In this paper, the theory of semigroups and evolution equations is applied to the integro-differential initial value problem \[ \partial_t u(x,t) = -a(x)u(x,t) + \int_x^\infty a(y) b(x| y) u(y,t)\,dy + \partial_x [r(x)u(x,t)], \qquad u(x,0) = u_0(x), \] modeling fragmentation with mass loss, where \(u(x,t)\) is the time-dependent number density of particles with mass \(x\). The above i.v.p. is recast into an abstract Cauchy problem \[ \dot u(t) = (A+B) u(t), \qquad u(0) = u_0, \] in the space \(L^1([0,\infty), x\,dx)\), where \(Au\) is formally given by the loss term \(-au + \partial_x [ru]\) and \(Bu\) is formally given by the integral gain term. Since the non-negative functions \(a\), \(b\) and \(r\) are not assumed to be bounded, all the operators involved are unbounded.

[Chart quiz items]
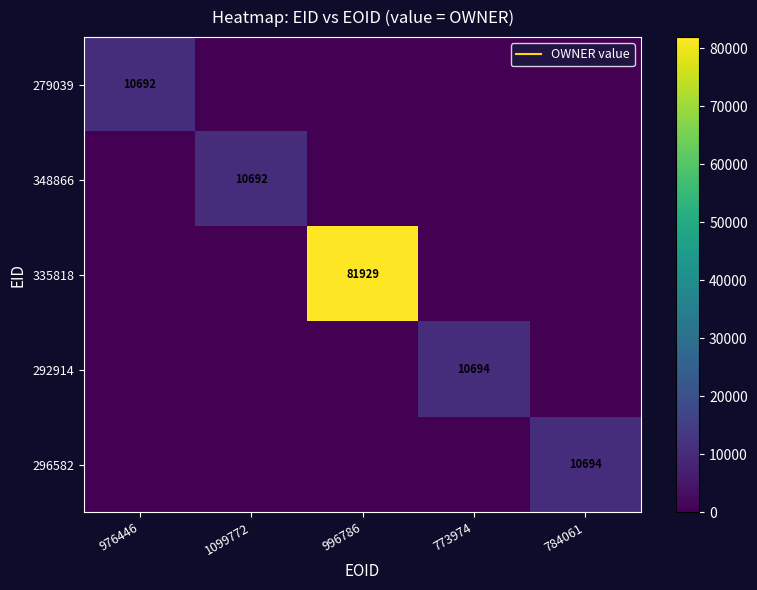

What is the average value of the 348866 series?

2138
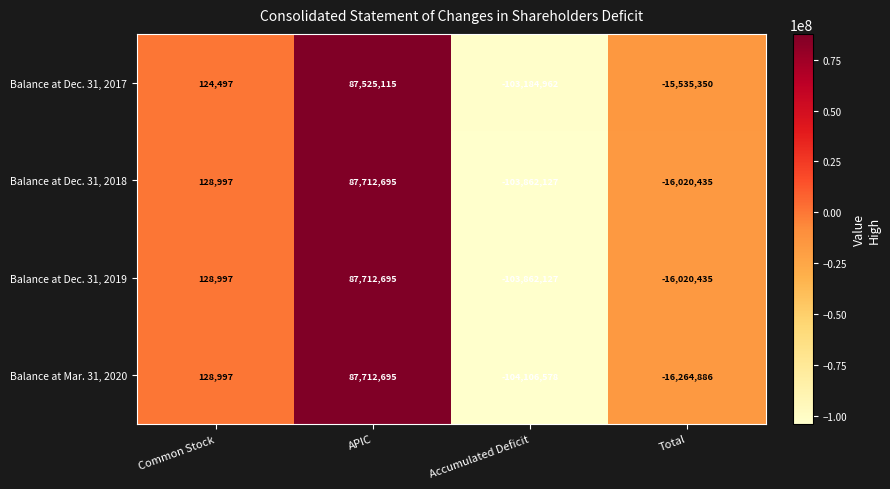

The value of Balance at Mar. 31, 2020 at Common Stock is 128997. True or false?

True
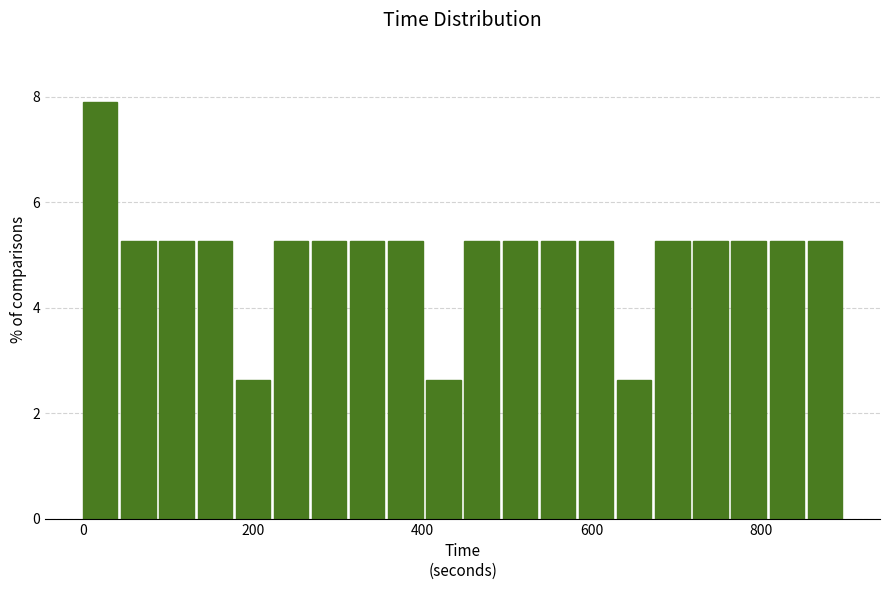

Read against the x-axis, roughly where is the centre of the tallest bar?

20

** SET OF TASKS **
[a] According to the fragmentation passage, what does u(x,t) represent?
[b] Copy the fragmentation passage between "In this paper, the" and "involved are unbounded.", inclusive.

** RESPONSES TO THE EXERCISE **
[a] The time-dependent number density of particles with mass x.

[b]
In this paper, the theory of semigroups and evolution equations is applied to the integro-differential initial value problem \[ \partial_t u(x,t) = -a(x)u(x,t) + \int_x^\infty a(y) b(x| y) u(y,t)\,dy + \partial_x [r(x)u(x,t)], \qquad u(x,0) = u_0(x), \] modeling fragmentation with mass loss, where \(u(x,t)\) is the time-dependent number density of particles with mass \(x\). The above i.v.p. is recast into an abstract Cauchy problem \[ \dot u(t) = (A+B) u(t), \qquad u(0) = u_0, \] in the space \(L^1([0,\infty), x\,dx)\), where \(Au\) is formally given by the loss term \(-au + \partial_x [ru]\) and \(Bu\) is formally given by the integral gain term. Since the non-negative functions \(a\), \(b\) and \(r\) are not assumed to be bounded, all the operators involved are unbounded.